L’11 febbraio, a distanza di 10 anni dalla scomparsa di don Enzo Greco, indimenticabile figura di sacerdote, l’Associazione follonichese a lui intitolata l’ha voluto ricordare con un convegno cittadino dedicato alla sua memoria. Attenzione, però: come ha ben fatto notare don Luca Bonari, suo compagno di studi di seminario e amico di lunghissima data (ordinati in diocesi diverse ma a distanza di pochi giorni, don Luca il 12 giugno 1974 e don Enzo il 28 giugno dello stesso mese), nel caso di don Enzo dopo dieci anni non si può più parlare di ricordo. Sarebbe un tradimento di don Enzo se non si parlasse di lui in prospettiva di una profezia. Memoria come profezia. Ovvero, ciò che va detto è quello che ha reso importante per noi questo ricordo, non ciò che lo relega nostalgicamente nel passato.
Il passato come profezia del futuro
Questa è stata la premessa che don Luca ha voluto fare rispetto al proprio intervento (di cui mi riservo di parlare in seguito), ma che è importante per tutto quello che è stato detto di don Enzo in quella stessa sede. Mi viene da riprendere un’espressione che ho coniato anni fa per un’altra situazione, «Perché la memoria diventi futuro»… espressione forse non originale, sicuramente già presente a mia insaputa in qualche pubblicazione, ma che si è formata spontaneamente nelle mie considerazioni a proposito di realtà passate veramente significative che portano in sé i germi di un futuro che sta a noi, poi, far crescere.
Il passato, dunque, non come un vecchiume da riesumare ogni tanto per le dovute celebrazioni o come una reliquia dal valore affettivo, ma come una memoria forte che reca in sé la profezia. (Un precedente articolo su don Enzo Qui)
La testimonianza del sindaco Benini
È quello che ha fatto il sindaco di Follonica Andrea Benini, introducendo il convegno. Sindaco, sì, ma anche uno dei «ragazzi» di don Enzo, cresciuto nella fede ma anche nell’impegno civico all’ombra del campanile di San Leopoldo insieme a tanti altri giovani che nella vita hanno saputo trovare i campi di applicazione del proprio impegno.
Andrea Benini ha ricordato come il convegno in questo decimo anniversario sia un appuntamento importante proprio nella ricorrenza del Centenario della città come comune autonomo, in una significativa coincidenza.

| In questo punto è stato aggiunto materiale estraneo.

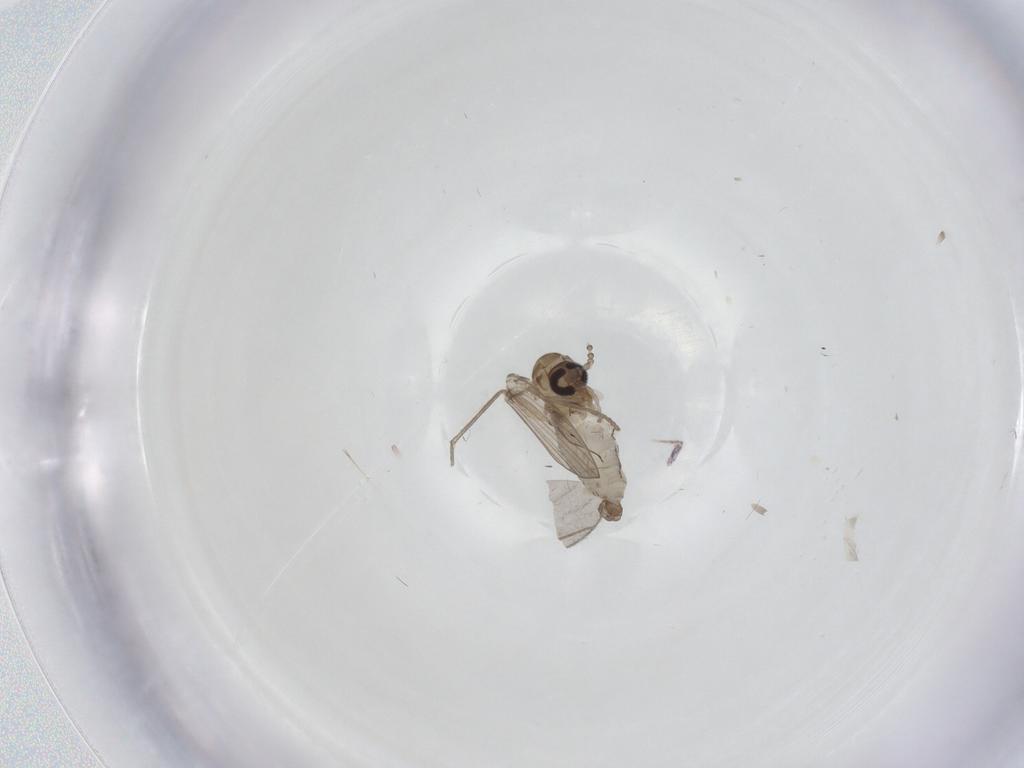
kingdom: Animalia
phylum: Arthropoda
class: Insecta
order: Diptera
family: Psychodidae
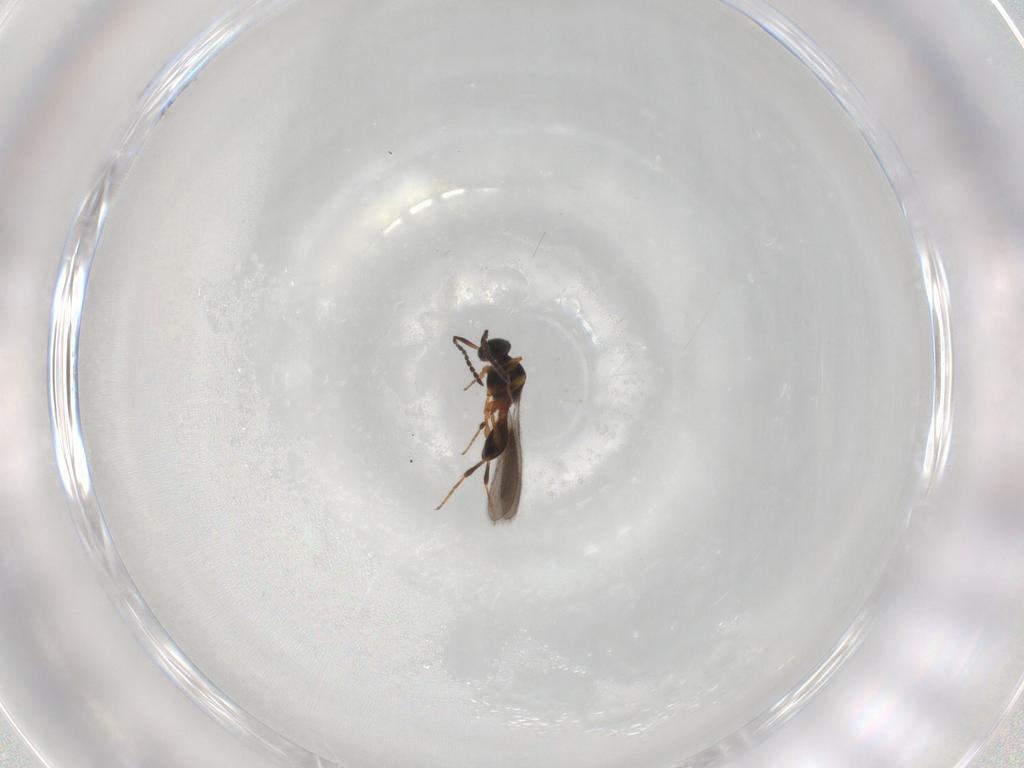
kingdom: Animalia
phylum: Arthropoda
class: Insecta
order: Hymenoptera
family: Platygastridae
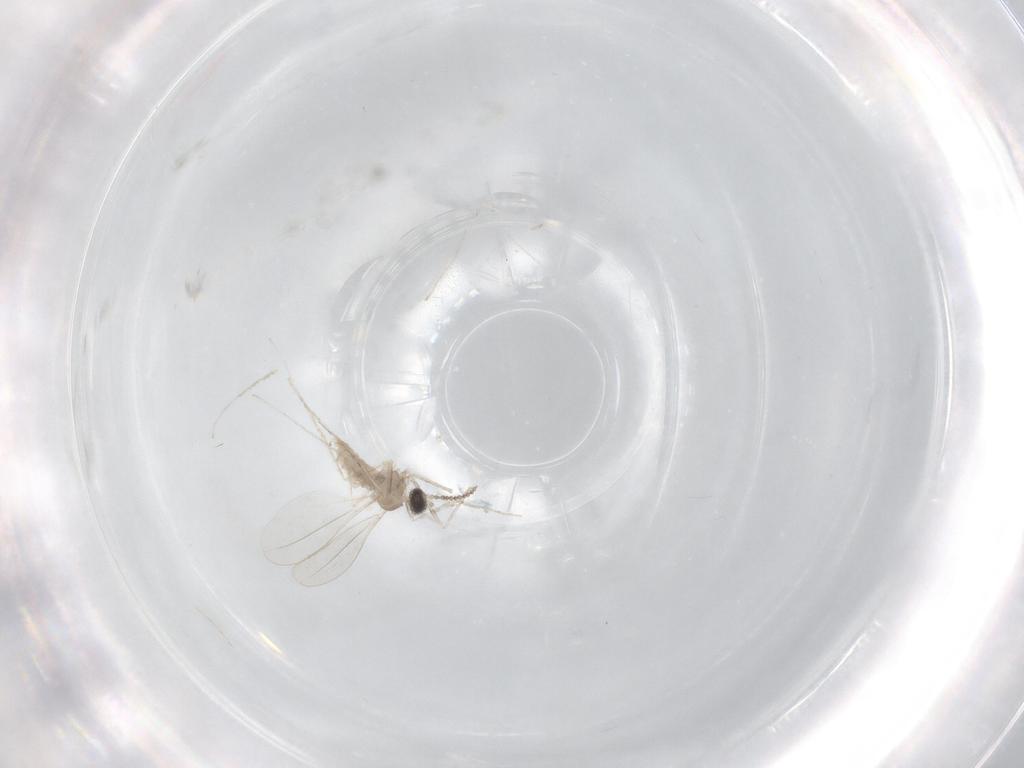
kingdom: Animalia
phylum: Arthropoda
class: Insecta
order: Diptera
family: Cecidomyiidae
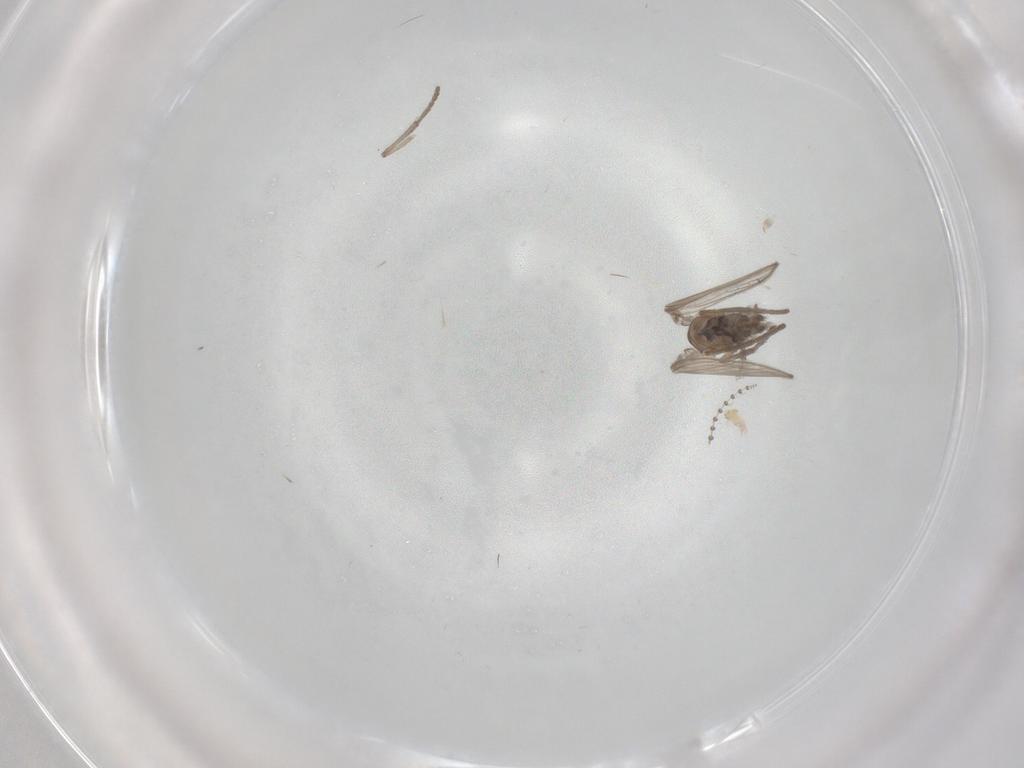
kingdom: Animalia
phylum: Arthropoda
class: Insecta
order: Diptera
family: Psychodidae
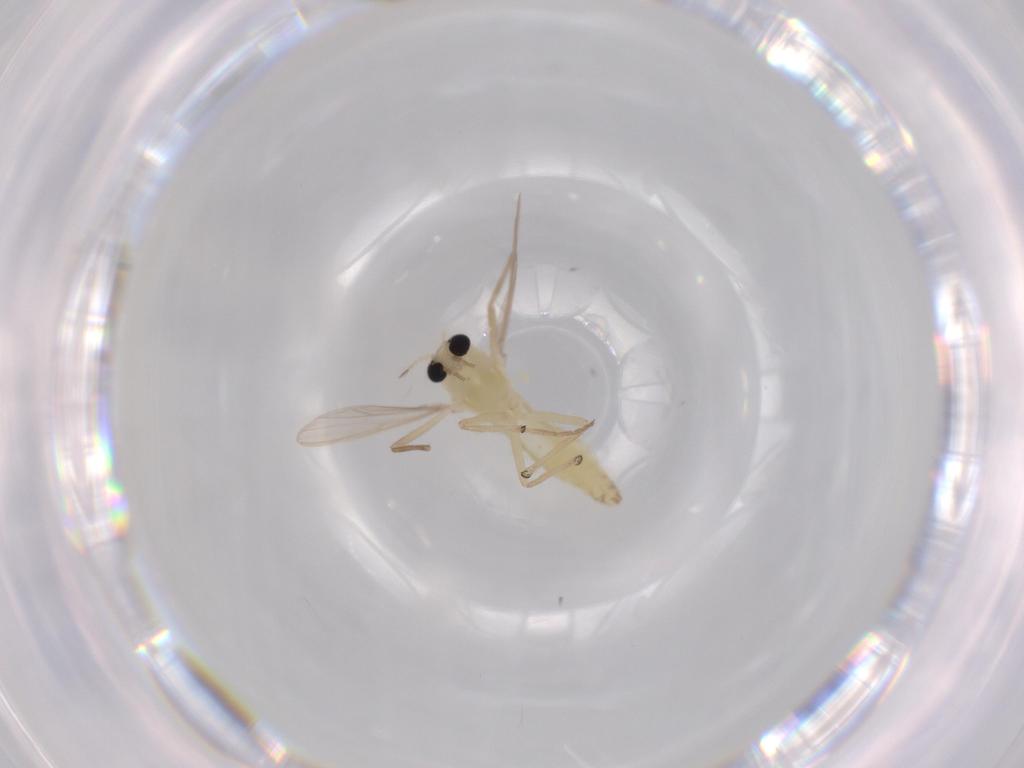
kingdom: Animalia
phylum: Arthropoda
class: Insecta
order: Diptera
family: Chironomidae
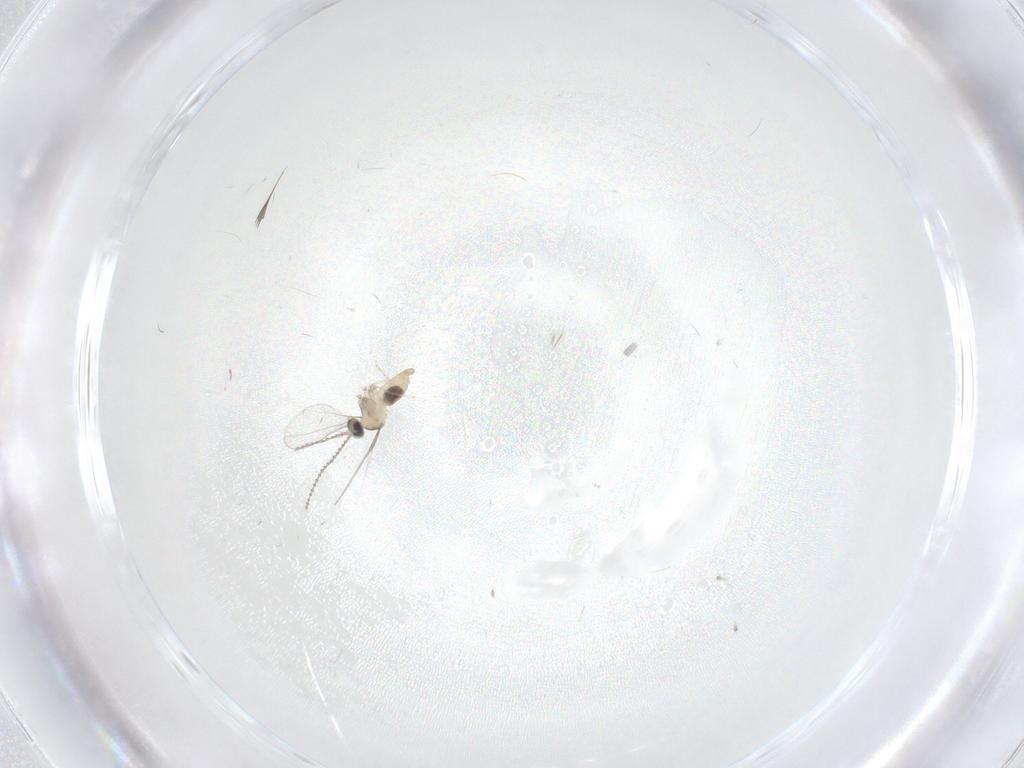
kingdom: Animalia
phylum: Arthropoda
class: Insecta
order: Diptera
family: Cecidomyiidae
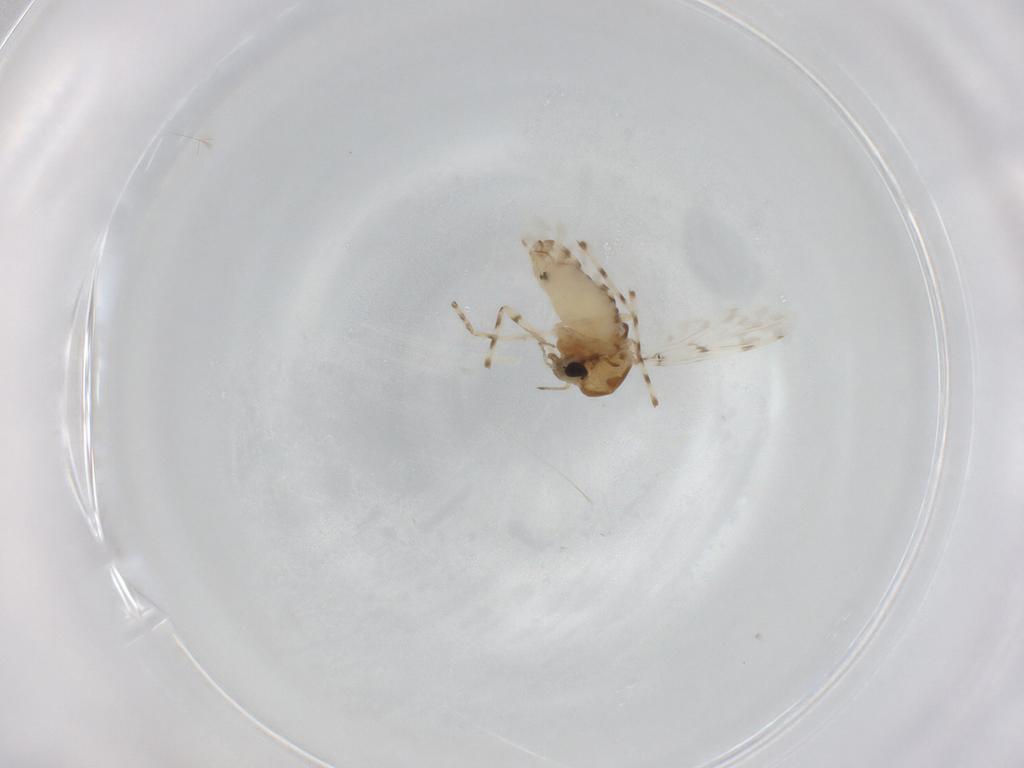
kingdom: Animalia
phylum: Arthropoda
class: Insecta
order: Diptera
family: Chironomidae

Infatti, la presenza di don Enzo come parroco di San Leopoldo è stata assolutamente importante nella storia cittadina come nelle storie personali di tanti, soprattutto per le aperture che don Enzo seppe trovare (specialmente a partire dal 150° anniversario della fondazione di Follonica), aperture di canali con l’amministrazione e la vita civica in pieno spirito conciliare.
Inevitabile a questo punto il ricordo del rapporto di don Enzo con i gruppi giovanili, un rapporto che ha segnato le scelte di fondo personali ma all’interno di una vita pastorale comunitaria (Andrea ricorda le calendarizzazioni delle attività parrocchiali, spiegate accuratamente una per una: tomi di una settantina di pagine…); soprattutto, il ricordo dei campi scuola a Gerfalco, intensi, faticosi, oggi ormai improponibili, sulle questioni di fede ma anche sulle questioni sociali e sul mondo culturale.
Libertà e cura
L’intervento del sindaco Benini si è concluso in modo assai pregnante, secondo il suo caratteristico stile, su due termini che ha voluto offrire, a mo’ di icona, ai partecipanti: due termini che esprimono, per riprendere il pensiero di don Luca, la profezia che don Enzo lascia a chi l’ha conosciuto.
Il primo: Libertà. Andrea Benini si è rifatto al mito della caverna di Platone nella rilettura di Heidegger. In questo tipo di lettura, la libertà (e allo stesso modo la cultura) non è un possedimento individuale ma un servizio: diviene veramente libertà quando si fa liberatrice. Libertà è liberare gli altri dall’oscurità.
Il secondo: Cura. Questa volta Benini si è rifatto ad un film del grande Clint Eastwood, «Il Corriere» (2018), il cui protagonista è un appassionato floricoltore specializzato nella coltivazione di un fiore effimero che vive solo un giorno. A quel fiore sacrifica la vita e la famiglia, riservandogli ogni attenzione, ogni delicatezza, proprio per la sua fragilità. Qui, la parola cura si deve usare non solo nel corrente significato di prendersi cura di qualcosa, ma in quello più profondo di preoccupazione totalizzante, quindi di un farsi carico fino in fondo.
Tutto questo è stato don Enzo, oltre a tutto quello che ha fatto. Dove l’«essere» conta prima e più del «fare».